O agronegócio de Mato Grosso atravessou 2025 como um dos pilares centrais da economia brasileira, impulsionado por altos níveis de produção, avanços tecnológicos e debates estratégicos sobre infraestrutura, sustentabilidade e crédito rural. Maior produtor nacional de grãos e referência em pecuária, o estado manteve protagonismo no cenário agropecuário e alcançou índices recordes.

Produção de grãos
A safra de grãos seguiu como destaque, com volumes expressivos de soja, milho e algodão, reforçando a força produtiva do campo mato-grossense. Mesmo diante de desafios climáticos pontuais e oscilações de mercado, os produtores mantiveram elevados índices de produtividade, sustentando o crescimento do setor.
Em 2025, segundo o Instituto Mato-grossense de Economia Agropecuária (Imea), a produção de milho foi recorde, 55,43 milhões de toneladas. Segundo relatório do Imea, a demanda interna aquecida, sobretudo para a produção de etanol e ração, sustentou as cotações e elevou a atratividade do cereal frente ao gergelim e ao sorgo, culturas para as quais havia perdido espaço na safra 23/24.
Usinas de etanol
A produção de milho tem sido impulsionada pela demanda de etanol, que utiliza cerca de 20 milhões de toneladas de milho de todo o Brasil. De acordo com as Indústrias de Bionergia (BioInd), a primeira usina de etanol de milho foi instalada em Mato Grosso em 2017 e hoje, o Estado conta com 18 usinas em operação. Em dezembro, a Inpasa anunciou a instalação de mais uma usina em MT. A unidade será em Rondonópolis e contará com investimento de R$ 2,77 bilhões.

Ferrovias
Outro tema recorrente em 2025 foi a logística. O escoamento da produção voltou ao centro das discussões, com investimentos em rodovias, ferrovias e concessões logísticas considerados fundamentais para garantir competitividade ao setor. A melhoria da infraestrutura é vista como essencial para acompanhar o ritmo de crescimento da produção estadual.
No último trimestre de 2025, as obras da Ferrovia de Integração Centro-Oeste (FICO) alcançaram 22% de execução. O projeto prevê 888 quilômetros de trilhos entre Goiás e Mato Grosso, dos quais 383 quilômetros correspondem ao trecho inicial em construção e 505 quilômetros formarão a ligação entre Água Boa e Lucas do Rio Verde. A ferrovia permitirá o escoamento da produção de soja, milho e algodão do norte mato-grossense até os portos de São Luís, Santos e Paranaguá.

Crédito Rural
O acesso ao crédito rural também permaneceu como uma das principais preocupações dos produtores. Em um cenário de juros elevados, o financiamento para custeio e modernização das propriedades exigiu planejamento, reforçando a importância de políticas públicas voltadas ao fortalecimento do setor produtivo.
Porém, o Estado terminou o ano com alta demanda de pedidos de recuperação judicial entre produtores rurais e empresas do agro. Uma pesquisa revelou que foram mais de 1.500 somente nos três primeiros trimestres do ano. O maior da série histórica.
Pecuária e sustentabilidade
A sustentabilidade ganhou destaque nas agendas do agro mato-grossense. Práticas de produção responsável, regularização ambiental e rastreabilidade passaram a ser cada vez mais exigidas, especialmente para atender mercados internacionais.
Entre elas está o Passaporte Verde, iniciativa que visa fazer o monitoramento socioambiental do rebanho. Neste ano, o governo de Mato Grosso sancionou a Política estadual de sustentabilidade da cadeia produtiva da pecuária bovina e bubalina que deve garantir o funcionamento do Passaporte Verde a partir de 2026.

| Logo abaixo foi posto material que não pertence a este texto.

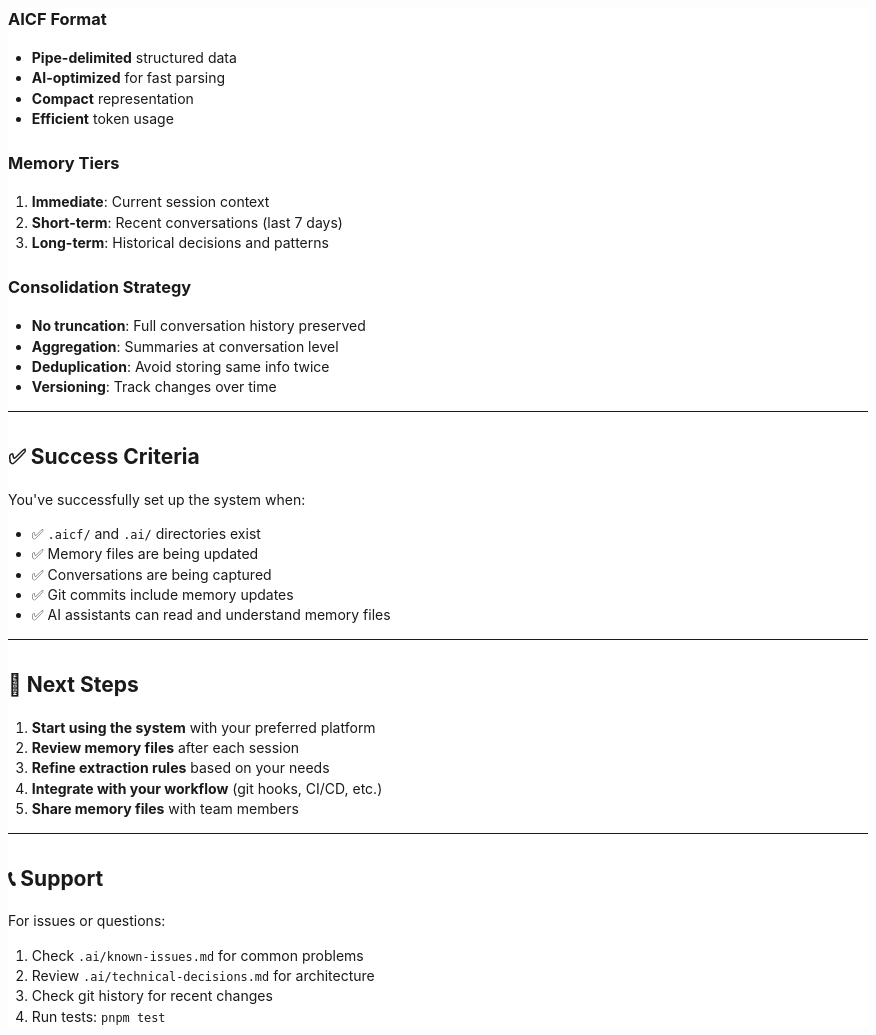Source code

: ### AICF Format
- **Pipe-delimited** structured data
- **AI-optimized** for fast parsing
- **Compact** representation
- **Efficient** token usage

### Memory Tiers
1. **Immediate**: Current session context
2. **Short-term**: Recent conversations (last 7 days)
3. **Long-term**: Historical decisions and patterns

### Consolidation Strategy
- **No truncation**: Full conversation history preserved
- **Aggregation**: Summaries at conversation level
- **Deduplication**: Avoid storing same info twice
- **Versioning**: Track changes over time

---

## ✅ Success Criteria

You've successfully set up the system when:
- ✅ `.aicf/` and `.ai/` directories exist
- ✅ Memory files are being updated
- ✅ Conversations are being captured
- ✅ Git commits include memory updates
- ✅ AI assistants can read and understand memory files

---

## 🚀 Next Steps

1. **Start using the system** with your preferred platform
2. **Review memory files** after each session
3. **Refine extraction rules** based on your needs
4. **Integrate with your workflow** (git hooks, CI/CD, etc.)
5. **Share memory files** with team members

---

## 📞 Support

For issues or questions:
1. Check `.ai/known-issues.md` for common problems
2. Review `.ai/technical-decisions.md` for architecture
3. Check git history for recent changes
4. Run tests: `pnpm test`

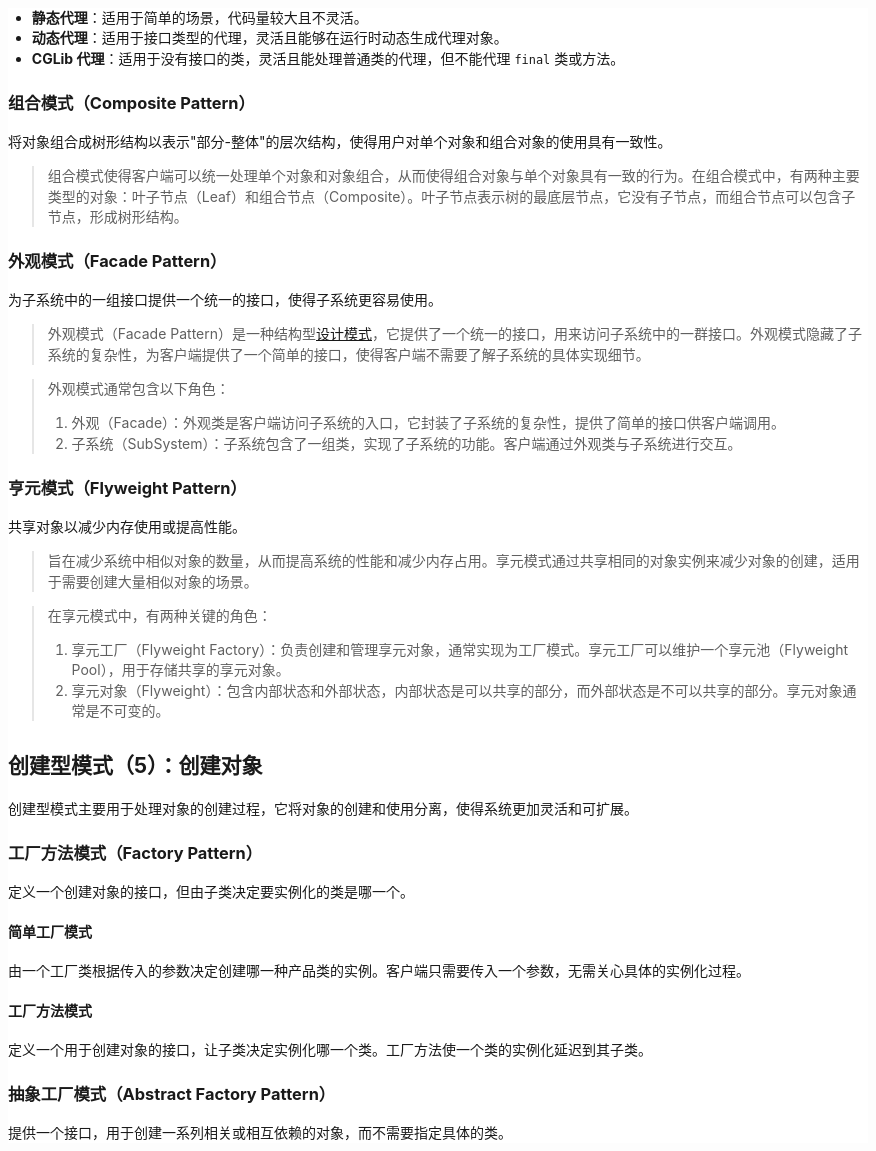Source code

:
+ **静态代理**：适用于简单的场景，代码量较大且不灵活。
+ **动态代理**：适用于接口类型的代理，灵活且能够在运行时动态生成代理对象。
+ **CGLib 代理**：适用于没有接口的类，灵活且能处理普通类的代理，但不能代理 `final` 类或方法。

### 组合模式（Composite Pattern）
将对象组合成树形结构以表示"部分-整体"的层次结构，使得用户对单个对象和组合对象的使用具有一致性。

> 组合模式使得客户端可以统一处理单个对象和对象组合，从而使得组合对象与单个对象具有一致的行为。在组合模式中，有两种主要类型的对象：叶子节点（Leaf）和组合节点（Composite）。叶子节点表示树的最底层节点，它没有子节点，而组合节点可以包含子节点，形成树形结构。
>

### 外观模式（Facade Pattern）
为子系统中的一组接口提供一个统一的接口，使得子系统更容易使用。

> 外观模式（Facade Pattern）是一种结构型[设计模式](https://so.csdn.net/so/search?q=%E8%AE%BE%E8%AE%A1%E6%A8%A1%E5%BC%8F&spm=1001.2101.3001.7020)，它提供了一个统一的接口，用来访问子系统中的一群接口。外观模式隐藏了子系统的复杂性，为客户端提供了一个简单的接口，使得客户端不需要了解子系统的具体实现细节。
>

> 外观模式通常包含以下角色：
>
> 1. 外观（Facade）：外观类是客户端访问子系统的入口，它封装了子系统的复杂性，提供了简单的接口供客户端调用。
> 2. 子系统（SubSystem）：子系统包含了一组类，实现了子系统的功能。客户端通过外观类与子系统进行交互。
>

### 亨元模式（Flyweight Pattern）
共享对象以减少内存使用或提高性能。

> 旨在减少系统中相似对象的数量，从而提高系统的性能和减少内存占用。享元模式通过共享相同的对象实例来减少对象的创建，适用于需要创建大量相似对象的场景。
>

> 在享元模式中，有两种关键的角色：
>
> 1. 享元工厂（Flyweight Factory）：负责创建和管理享元对象，通常实现为工厂模式。享元工厂可以维护一个享元池（Flyweight Pool），用于存储共享的享元对象。
> 2. 享元对象（Flyweight）：包含内部状态和外部状态，内部状态是可以共享的部分，而外部状态是不可以共享的部分。享元对象通常是不可变的。
>

## 创建型模式（5）：创建对象
创建型模式主要用于处理对象的创建过程，它将对象的创建和使用分离，使得系统更加灵活和可扩展。

### 工厂方法模式（Factory Pattern）
定义一个创建对象的接口，但由子类决定要实例化的类是哪一个。

#### 简单工厂模式
由一个工厂类根据传入的参数决定创建哪一种产品类的实例。客户端只需要传入一个参数，无需关心具体的实例化过程。

#### 工厂方法模式
定义一个用于创建对象的接口，让子类决定实例化哪一个类。工厂方法使一个类的实例化延迟到其子类。

### 抽象工厂模式（Abstract Factory Pattern）
提供一个接口，用于创建一系列相关或相互依赖的对象，而不需要指定具体的类。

Na pecuária, o estado avançou em modelos mais eficientes, com foco na intensificação produtiva e na integração lavoura-pecuária-floresta. A busca por qualidade, produtividade e redução de impactos ambientais marcou o setor ao longo do ano.
Moratória da Soja
A Moratória da Soja foi assunto de importantes debates em 2025. Em setembro, o Tribunal do Conselho Administrativo de Defesa Econômica (Cade) decidiu manter a medida que determina às entidades do Grupo de Trabalho da Soja e às empresas exportadoras signatárias da Moratória da Soja, que se abstenham de coletar, armazenar, compartilhar ou disseminar informações comerciais referentes à venda, produção ou aquisição de soja.
A partir da quinta-feira, 1º de janeiro, entra em vigor a Lei Estadual nº 12.709/2024, que retira benefícios fiscais e terras públicas de Mato Grosso a empresas que participem de acordos que imponham restrições à expansão agrícola, como a Moratória da Soja.